AS the Westminster election campaign gets into full swing, it is the budget of the devolved Executive which has become the first field on which the parties are doing battle.

The monies allocated to the big departments of Health and Education by the Finance Minister, Sinn Féin’s Caoimhe Archibald, were always going to prove fertile ground for those parties who stand to benefit most electorally from another round of Stormont infighting and dysfunction. Throw in the devilishly complicating factor of the differing attitudes of two big-name ministers to the twin demands of Stormont and Westminster and we have a complex electoral crossover that’s ripe for exploitation.

Health Minister Robin Swann announced some time ago that he would be stepping down from the helm of the Executive’s most challenging and most important department to concentrate on his run for the Westminster seat of South Antrim, which his party, the UUP, has identified as a key target in its effort to rebuild its electoral credibility.
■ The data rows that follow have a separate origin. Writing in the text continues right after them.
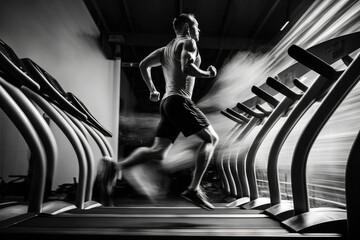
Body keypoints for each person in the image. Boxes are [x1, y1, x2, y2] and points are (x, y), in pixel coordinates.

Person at [98, 13, 219, 210]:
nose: (199, 31)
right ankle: (194, 189)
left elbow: (144, 65)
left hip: (166, 102)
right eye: (198, 27)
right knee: (211, 139)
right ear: (188, 27)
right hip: (180, 101)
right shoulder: (189, 42)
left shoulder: (165, 49)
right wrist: (208, 74)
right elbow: (187, 67)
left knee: (158, 152)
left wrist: (152, 89)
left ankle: (115, 167)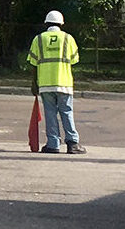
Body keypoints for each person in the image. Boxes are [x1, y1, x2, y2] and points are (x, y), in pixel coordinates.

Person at [28, 10, 86, 154]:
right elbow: (74, 60)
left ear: (46, 23)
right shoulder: (68, 38)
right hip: (64, 83)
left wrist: (34, 83)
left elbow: (33, 64)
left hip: (45, 84)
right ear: (61, 24)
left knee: (50, 113)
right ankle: (72, 143)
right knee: (66, 111)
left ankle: (53, 144)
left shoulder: (39, 39)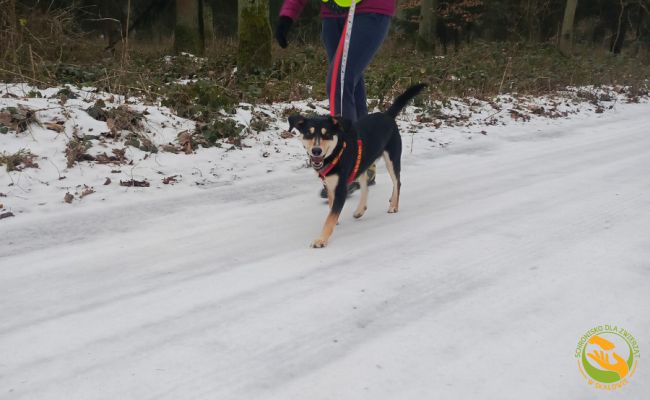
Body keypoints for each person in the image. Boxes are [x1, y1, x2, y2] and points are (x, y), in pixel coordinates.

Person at [275, 0, 395, 197]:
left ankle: (345, 167)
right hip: (332, 13)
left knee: (340, 81)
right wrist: (288, 15)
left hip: (368, 9)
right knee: (349, 82)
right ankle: (365, 163)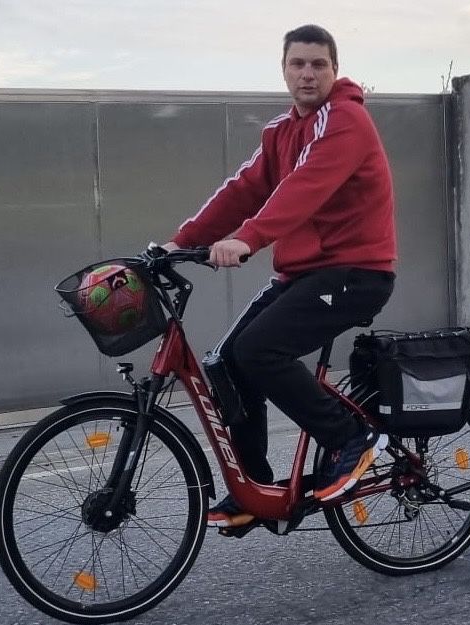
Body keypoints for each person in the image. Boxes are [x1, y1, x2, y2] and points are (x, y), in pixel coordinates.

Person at [163, 24, 397, 532]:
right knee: (226, 361)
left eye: (318, 64)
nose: (308, 73)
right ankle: (255, 490)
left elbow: (303, 191)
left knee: (259, 351)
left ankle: (350, 437)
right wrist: (181, 241)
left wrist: (247, 240)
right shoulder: (281, 132)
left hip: (357, 272)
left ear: (335, 70)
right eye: (298, 64)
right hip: (306, 274)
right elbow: (243, 189)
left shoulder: (346, 121)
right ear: (284, 70)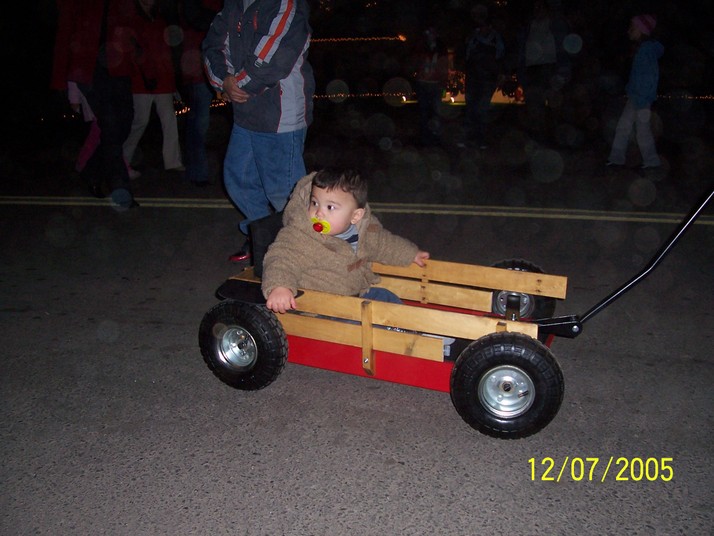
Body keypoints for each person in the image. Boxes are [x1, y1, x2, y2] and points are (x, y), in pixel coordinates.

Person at [203, 0, 315, 263]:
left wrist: (236, 85)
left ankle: (309, 254)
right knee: (239, 179)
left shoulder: (285, 4)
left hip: (279, 114)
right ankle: (264, 237)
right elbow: (213, 46)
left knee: (284, 193)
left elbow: (273, 58)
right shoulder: (234, 5)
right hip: (245, 112)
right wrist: (224, 81)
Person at [262, 169, 430, 314]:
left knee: (386, 297)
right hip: (322, 307)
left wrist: (411, 253)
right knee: (357, 324)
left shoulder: (365, 230)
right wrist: (280, 286)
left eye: (330, 207)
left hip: (357, 294)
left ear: (355, 216)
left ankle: (409, 330)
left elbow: (385, 244)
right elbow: (282, 259)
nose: (318, 213)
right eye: (314, 203)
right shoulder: (300, 235)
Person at [51, 0, 139, 209]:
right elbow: (64, 35)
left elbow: (131, 28)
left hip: (119, 69)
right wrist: (60, 81)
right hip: (89, 71)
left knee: (124, 126)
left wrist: (137, 53)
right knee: (111, 129)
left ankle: (91, 172)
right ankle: (121, 191)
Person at [123, 0, 184, 177]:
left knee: (169, 120)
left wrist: (172, 83)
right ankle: (122, 161)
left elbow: (166, 52)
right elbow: (132, 52)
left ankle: (173, 161)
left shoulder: (160, 20)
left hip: (163, 80)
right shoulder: (132, 20)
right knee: (140, 122)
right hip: (141, 81)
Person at [606, 14, 664, 169]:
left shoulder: (646, 51)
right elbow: (638, 76)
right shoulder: (642, 50)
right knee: (625, 128)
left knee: (639, 130)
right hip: (636, 97)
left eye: (632, 27)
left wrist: (643, 98)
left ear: (641, 30)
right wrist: (632, 92)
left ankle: (651, 162)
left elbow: (650, 77)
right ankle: (618, 159)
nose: (628, 31)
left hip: (641, 99)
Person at [178, 0, 222, 187]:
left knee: (201, 123)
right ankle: (198, 172)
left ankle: (199, 171)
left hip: (219, 69)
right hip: (198, 70)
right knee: (199, 123)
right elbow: (196, 20)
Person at [516, 0, 571, 142]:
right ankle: (537, 139)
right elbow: (521, 50)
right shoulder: (528, 26)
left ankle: (556, 138)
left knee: (555, 105)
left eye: (541, 6)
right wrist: (521, 72)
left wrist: (563, 71)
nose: (538, 10)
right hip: (532, 69)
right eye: (536, 7)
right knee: (534, 106)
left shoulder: (556, 25)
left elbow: (564, 48)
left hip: (551, 68)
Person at [462, 4, 505, 149]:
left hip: (488, 79)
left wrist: (500, 74)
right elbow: (467, 56)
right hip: (473, 77)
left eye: (484, 25)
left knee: (482, 109)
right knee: (470, 109)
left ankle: (481, 140)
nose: (481, 28)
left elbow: (501, 58)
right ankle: (469, 138)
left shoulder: (496, 40)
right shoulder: (472, 38)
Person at [412, 26, 449, 146]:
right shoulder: (421, 46)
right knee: (423, 112)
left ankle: (435, 138)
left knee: (436, 113)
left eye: (432, 32)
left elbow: (444, 66)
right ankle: (424, 138)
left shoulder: (441, 48)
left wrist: (443, 83)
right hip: (423, 84)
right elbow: (416, 63)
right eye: (428, 32)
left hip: (436, 85)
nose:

And that has come to pass with his colleague, Mike Nesbitt, stepping into his shoes.

Mr Swann received a torrent of criticism for his decision, ironically because he’s perhaps the most popular and effective Minister in the Executive and his decision was seen as a blow to the stability of the institutions when stability was never more needed.
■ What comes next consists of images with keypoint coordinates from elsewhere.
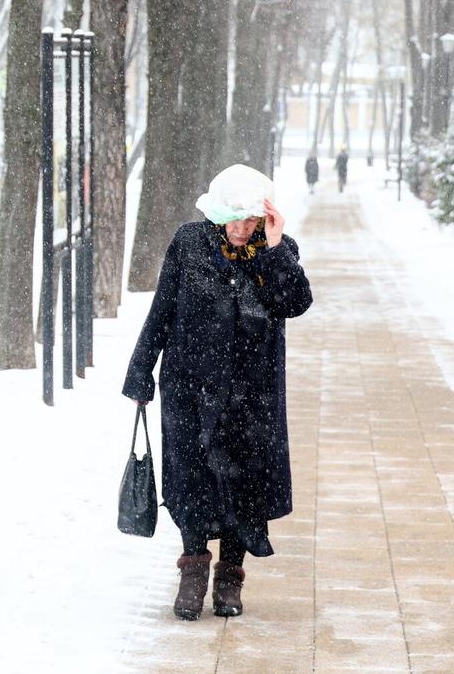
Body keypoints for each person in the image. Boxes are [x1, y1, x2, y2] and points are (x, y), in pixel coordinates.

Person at [123, 164, 313, 621]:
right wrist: (140, 371)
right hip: (190, 386)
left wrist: (273, 247)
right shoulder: (189, 243)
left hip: (253, 395)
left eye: (252, 220)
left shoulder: (277, 252)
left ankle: (230, 578)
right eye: (236, 220)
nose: (243, 230)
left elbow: (296, 303)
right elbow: (163, 308)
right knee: (192, 482)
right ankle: (192, 573)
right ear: (217, 215)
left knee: (244, 488)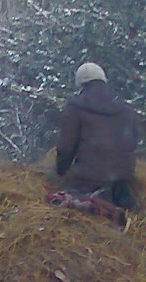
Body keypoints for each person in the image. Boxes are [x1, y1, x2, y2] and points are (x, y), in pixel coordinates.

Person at [55, 62, 140, 210]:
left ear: (81, 83)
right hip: (122, 181)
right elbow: (132, 143)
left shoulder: (76, 107)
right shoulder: (125, 108)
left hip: (88, 180)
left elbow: (65, 148)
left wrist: (61, 171)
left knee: (58, 200)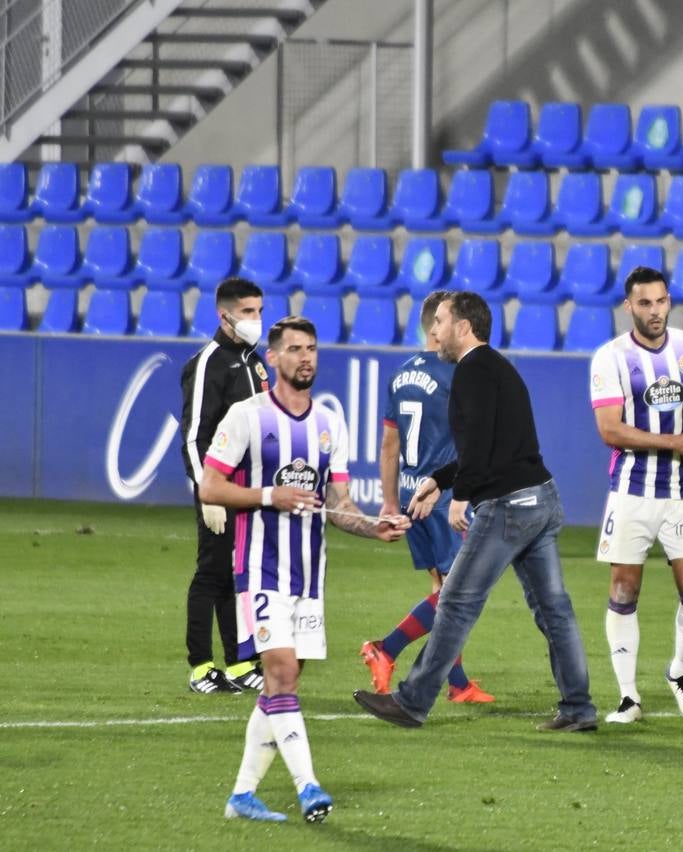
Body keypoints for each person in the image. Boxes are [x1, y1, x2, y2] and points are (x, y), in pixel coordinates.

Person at [352, 291, 596, 732]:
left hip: (507, 509)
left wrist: (460, 495)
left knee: (456, 603)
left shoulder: (471, 372)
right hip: (539, 499)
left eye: (442, 321)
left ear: (464, 327)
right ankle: (578, 707)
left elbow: (479, 443)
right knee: (553, 609)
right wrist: (438, 481)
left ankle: (411, 701)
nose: (435, 330)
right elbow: (490, 445)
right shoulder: (497, 368)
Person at [199, 316, 409, 822]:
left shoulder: (328, 424)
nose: (305, 356)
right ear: (272, 358)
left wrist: (373, 527)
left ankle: (242, 795)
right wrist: (272, 495)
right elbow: (210, 487)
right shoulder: (245, 417)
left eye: (311, 348)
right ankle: (308, 786)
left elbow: (339, 505)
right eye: (294, 348)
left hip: (308, 579)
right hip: (259, 569)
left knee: (280, 686)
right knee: (283, 673)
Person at [589, 266, 683, 724]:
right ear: (629, 306)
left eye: (661, 301)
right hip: (631, 491)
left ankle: (680, 671)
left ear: (670, 301)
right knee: (623, 588)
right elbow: (610, 430)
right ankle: (628, 696)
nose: (655, 311)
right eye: (645, 303)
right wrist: (679, 443)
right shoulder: (609, 358)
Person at [360, 291, 493, 704]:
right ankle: (386, 648)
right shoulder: (458, 373)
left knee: (445, 590)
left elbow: (388, 444)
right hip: (443, 492)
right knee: (459, 591)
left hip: (409, 493)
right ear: (441, 325)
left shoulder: (400, 375)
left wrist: (387, 502)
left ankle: (457, 684)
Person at [179, 277, 269, 694]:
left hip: (248, 490)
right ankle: (200, 667)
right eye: (249, 312)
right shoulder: (208, 363)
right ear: (225, 314)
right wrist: (205, 490)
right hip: (219, 487)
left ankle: (238, 662)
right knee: (211, 573)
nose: (257, 319)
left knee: (240, 576)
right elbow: (194, 436)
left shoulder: (253, 361)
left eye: (259, 311)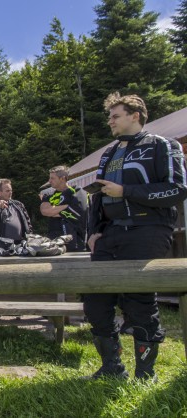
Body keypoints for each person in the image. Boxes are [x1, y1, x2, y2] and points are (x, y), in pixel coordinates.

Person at [85, 92, 187, 380]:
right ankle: (111, 368)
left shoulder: (162, 146)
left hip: (147, 229)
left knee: (139, 299)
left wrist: (126, 191)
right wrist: (94, 233)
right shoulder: (109, 152)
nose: (110, 122)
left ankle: (145, 374)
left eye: (115, 116)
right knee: (95, 300)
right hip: (109, 234)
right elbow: (98, 196)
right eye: (109, 117)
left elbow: (177, 189)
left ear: (135, 115)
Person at [40, 166, 87, 251]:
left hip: (75, 242)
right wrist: (66, 207)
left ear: (62, 178)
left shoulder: (76, 191)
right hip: (54, 242)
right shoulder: (49, 195)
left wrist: (54, 210)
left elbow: (80, 212)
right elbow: (45, 211)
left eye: (52, 178)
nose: (49, 181)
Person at [0, 179, 32, 244]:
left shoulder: (19, 204)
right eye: (7, 191)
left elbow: (28, 223)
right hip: (0, 246)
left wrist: (30, 238)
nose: (10, 192)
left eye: (11, 190)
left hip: (20, 244)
Justice Minister Naomi Long, meanwhile, announced at the weekend that she would, as expected, be taking on DUP interim leader Gavin Robinson in a Westminster clash of the titans in East Belfast. But the Alliance leader is staying in-post at Justice because she feels she’ll be able to focus on her department while engaged in the biggest, most demanding and most important political battle of her career. 

This is quite plainly nonsense on stilts. If Mrs Long is to take the seat, it will require an effort of gargantuan proportions on her part – and that effort cannot be undertaken by her team because, quite simply, it is Mrs Long’s huge personal popularity in East Belfast that has brought the party to within striking distance of the DUP in its former fortress, and it is only through a gruelling ground campaign that involves countless personal appearances that she’s going to be able to pull off the win.
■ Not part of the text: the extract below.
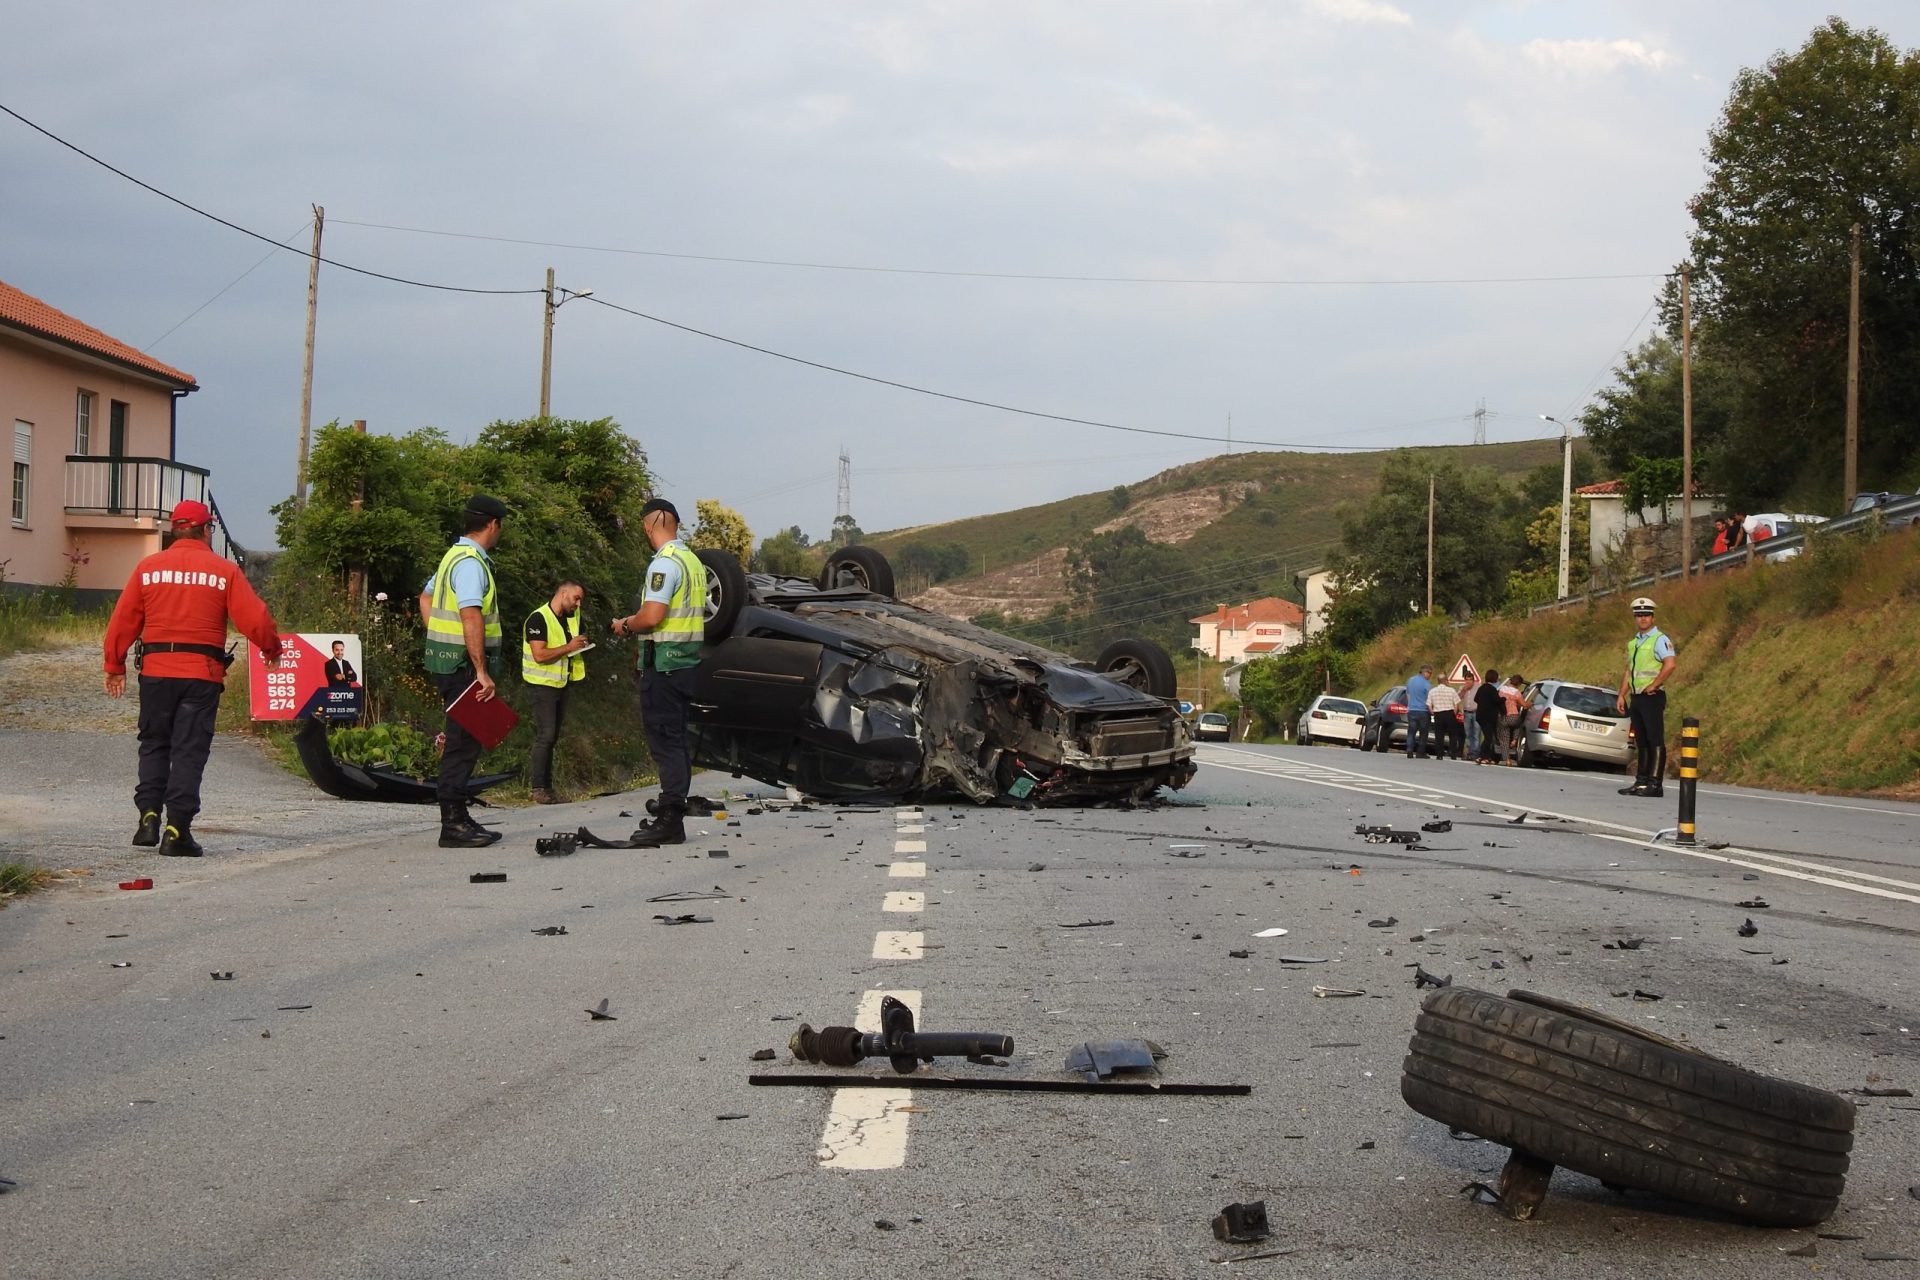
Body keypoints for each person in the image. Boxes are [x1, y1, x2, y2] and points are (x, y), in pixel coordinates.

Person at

If she fails because she was unable to devote that time and energy to the campaign trail because of the extraordinarily complex demands of her job, then she will have damaged her party and handed the DUP a huge fillip at a time when things have seldom looked gloomier for the largest unionist party. If she wins, then packs in the Health gig and flies off to Westminster, she will have sent an unmistakable message to the electorate about where her priorities – and those of her party – lie.

There can be no winners in this spat about the new budget. The truth is that no matter how the budget looked it would still have caused division and no winners would have emerged – only losers.